TEXTO DE LECTURA:

James López, director ejecutivo de Power U Center for Social Change, la organización sin ánimo de lucro de Miami que desarrolla programas de liderazgo entre los jóvenes de minorías, subrayó una preocupación similar por las disparidades.
“Es importante que todos seamos honestos y reconozcamos que a pesar de todos los esfuerzos, la experiencia educativa y el acceso a las oportunidades en Miami-Dade no sean iguales, y todavía están fuertemente determinados por la raza, clase y el lugar donde crece”, dijo al Herald. “Y el COVID-19 ha demostrado que estas disparidades aumentan en tiempos de crisis. No deberíamos dar largas a esto”.
Por su parte, Gallon, quien propuso la iniciativa, dijo que en junio la Junta “actuó rápidamente, por unanimidad y con sentido de urgencia ante la necesidad de abordar las diferencias en el rendimiento” en el distrito.
Falta de sentido de urgencia
La Junta aprobó y adoptó la medida “en cuestión de meses. Ese es nuestro papel como formuladores de políticas”, dijo. “Lamentablemente, el mismo sentido de urgencia pareció no estar compartido previamente en los claros retrasos en las medidas sobre elementos críticos de la política de la junta”, dijo Gallon.
(Una vez que la Junta aprobó la política, la responsabilidad recayó en el distrito para comenzar a designar personas para el grupo de trabajo. El personal solicitó el nombramiento de los miembros y los representantes de la comunidad el 29 de marzo; casi 12 meses después que los datos fueron presentados a la Junta).
Abordar la brecha de rendimiento “requiere el apoyo y la coordinación entre áreas funcionales en el sistema escolar [y] hubo una deliberación reflexiva sobre dónde estaría la comisión y su supervisión dentro de la organización”, dijeron funcionarios del distrito en una declaración el jueves.
Pero poco después que José Dotres “tomara el timón de las escuelas de Miami-Dade, tomó nota de este punto de acción pendiente de la Junta” y se inició el proceso de instauración de la comisión, dijeron los funcionarios.

Ejercicios de interpretación de gráficos

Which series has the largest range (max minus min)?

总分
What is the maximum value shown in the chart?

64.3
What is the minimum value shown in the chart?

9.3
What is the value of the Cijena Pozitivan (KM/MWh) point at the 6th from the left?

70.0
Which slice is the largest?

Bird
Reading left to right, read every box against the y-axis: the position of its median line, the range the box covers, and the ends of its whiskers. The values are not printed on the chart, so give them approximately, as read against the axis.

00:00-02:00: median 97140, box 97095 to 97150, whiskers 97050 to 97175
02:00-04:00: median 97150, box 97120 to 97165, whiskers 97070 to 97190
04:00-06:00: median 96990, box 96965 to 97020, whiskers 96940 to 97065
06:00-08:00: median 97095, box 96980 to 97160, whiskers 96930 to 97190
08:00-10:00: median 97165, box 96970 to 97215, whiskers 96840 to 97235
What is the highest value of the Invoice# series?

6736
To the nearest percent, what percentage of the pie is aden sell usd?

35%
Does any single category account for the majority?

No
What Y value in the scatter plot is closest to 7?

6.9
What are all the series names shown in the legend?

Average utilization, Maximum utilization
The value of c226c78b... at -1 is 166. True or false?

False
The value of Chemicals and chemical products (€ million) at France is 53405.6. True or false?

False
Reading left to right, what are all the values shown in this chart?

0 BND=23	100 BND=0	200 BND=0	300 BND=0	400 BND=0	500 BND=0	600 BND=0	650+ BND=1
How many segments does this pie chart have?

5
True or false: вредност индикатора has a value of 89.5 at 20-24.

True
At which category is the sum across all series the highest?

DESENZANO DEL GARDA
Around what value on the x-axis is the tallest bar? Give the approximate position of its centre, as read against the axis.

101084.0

CONSIGNA DE TRABAJO A:
Devuelve sin cambios el fragmento del texto de lectura que va desde "(Una vez que" hasta "dijeron los funcionarios.", ambos incluidos.
CONSIGNA DE TRABAJO B:
Decide si cada afirmación concuerda con el texto de lectura. Responde sí o no y cita las palabras del texto que lo determinan: (i) La Junta actuó por unanimidad en junio. (ii) El personal solicitó el nombramiento de los miembros el 29 de marzo. (iii) James López propuso la iniciativa.

ESPACIO DE RESPUESTA A:
(Una vez que la Junta aprobó la política, la responsabilidad recayó en el distrito para comenzar a designar personas para el grupo de trabajo. El personal solicitó el nombramiento de los miembros y los representantes de la comunidad el 29 de marzo; casi 12 meses después que los datos fueron presentados a la Junta).
Abordar la brecha de rendimiento “requiere el apoyo y la coordinación entre áreas funcionales en el sistema escolar [y] hubo una deliberación reflexiva sobre dónde estaría la comisión y su supervisión dentro de la organización”, dijeron funcionarios del distrito en una declaración el jueves.
Pero poco después que José Dotres “tomara el timón de las escuelas de Miami-Dade, tomó nota de este punto de acción pendiente de la Junta” y se inició el proceso de instauración de la comisión, dijeron los funcionarios.

ESPACIO DE RESPUESTA B:
(i) Sí: «actuó rápidamente, por unanimidad y con sentido de urgencia».
(ii) Sí: «El personal solicitó el nombramiento de los miembros y los representantes de la comunidad el 29 de marzo».
(iii) No: «Gallon, quien propuso la iniciativa».